Excerpted passage:
--------------------------------------------------

The Confluent Platform bundles Apache ZooKeeper and Apache Kafka with several non-free Confluent tools, like the Confluent Schema Registry and Control Center. For local development, the Confluent CLI allows easy management of these services.
Confluent Platform is not be required for changes that don't need Kafka integration. If your changes don't affect integration with external systems and can be fully exercised by SQL logic tests, we recommend not installing the Confluent Platform, as it is a rather heavy dependency. Most Materialize employees, or other major contributors, will probably need to run the full test suite and should therefore install the Confluent Platform.
First, install the CLI. As of January 2021 you can run this command on macOS and Linux:
curl -L --http1.1 https://cnfl.io/cli | sh -s -- -b /usr/local/bin
If this no longer works, follow the instructions in the Confluent CLI documentation. Then please update this guide with the new instructions!
You will need JDK 8 or 11. The easiest way to install this is via Homebrew:
brew install --cask homebrew/cask-versions/adoptopenjdk8
Then, download and extract the Confluent Platform tarball:
INSTALL_DIR=$HOME/confluent # You can choose somewhere else if you like.
mkdir $INSTALL_DIR
curl http://packages.confluent.io/archive/6.0/confluent-6.0.1.tar.gz | tar -xC $INSTALL_DIR --strip-components=1
echo export CONFLUENT_HOME=(cd $INSTALL_DIR && pwd) >> ~/.bashrc
source ~/.bashrc
confluent local services start
On Debian-based Linux variants, you can use APT to install Java and the Confluent Platform:
curl http://packages.confluent.io/deb/6.0/archive.key | sudo apt-key add -
sudo add-apt-repository "deb [arch=amd64] https://packages.confluent.io/deb/6.0 stable main"
sudo apt update
sudo apt install openjdk-8-jre-headless confluent-community-2.13
echo export CONFLUENT_HOME=/ >> ~/.bashrc
source ~/.bashrc
confluent local services start
On other Linux variants, you'll need to make your own way through Confluent's installation instructions. Note that, at the time of writing, only Java 8 and 11 are supported.

--------------------------------------------------

Provided data:
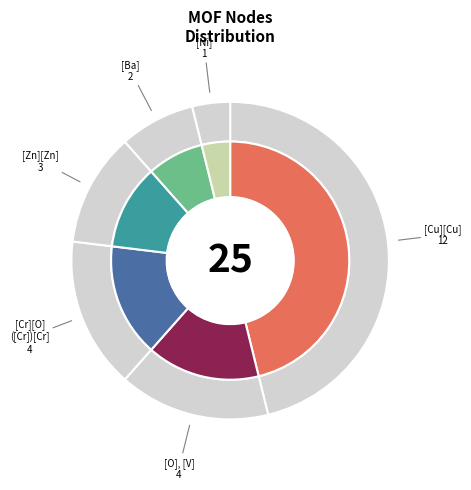

What is the change in value from ['[O]', '[V]'] to ['[Zn][Zn]']?

-1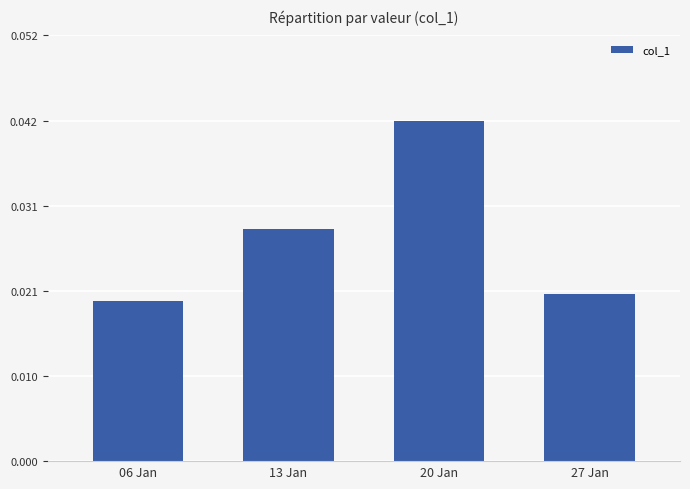

Rank the categories by value from highest to lowest.

20 Jan, 13 Jan, 27 Jan, 06 Jan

--------------------------------------------------

Task requirements:
1 > In the Confluent Platform setup guide, rewrite the stretch from "The Confluent Platform bundles" through "of these services.", swapping "local development" for "development on a laptop".
2 > Carry on the Confluent Platform setup guide from its last sentence.
The material above has no connection to the Confluent Platform setup guide.

Responses per task:
1 >
The Confluent Platform bundles Apache ZooKeeper and Apache Kafka with several non-free Confluent tools, like the Confluent Schema Registry and Control Center. For development on a laptop, the Confluent CLI allows easy management of these services.

2 >
Materialize is fully integrated with Cargo, so building it is dead simple:
git clone git@github.com:MaterializeInc/materialize.git
cd materialize
cargo run --release -- --workers 2
Because the MaterializeInc organization requires two-factor authentication (2FA), you'll need to clone via SSH as indicated above, or configure a personal access token for use with HTTPS.
As mentioned above, Confluent Platform is only required need to test Kafka sources and sinks against a local Kafka installation. If possible, we recommend that you don't run the Confluent Platform if you don't need it, as it is very memory hungry.
If you do need the Confluent Platform running locally, execute the following commands:
confluent local services kafka start # Also starts Zookeeper.
confluent local services schema-registry start
You can also use the included confluent
CLI command to start and stop
individual services. For example:
confluent local services status # View what services are currently running.
confluent local services kafka start # Start Kafka and any services it depends upon.
confluent local services kafka log # View Kafka log file.
Beware that the CLI is fairly buggy, especially around service management.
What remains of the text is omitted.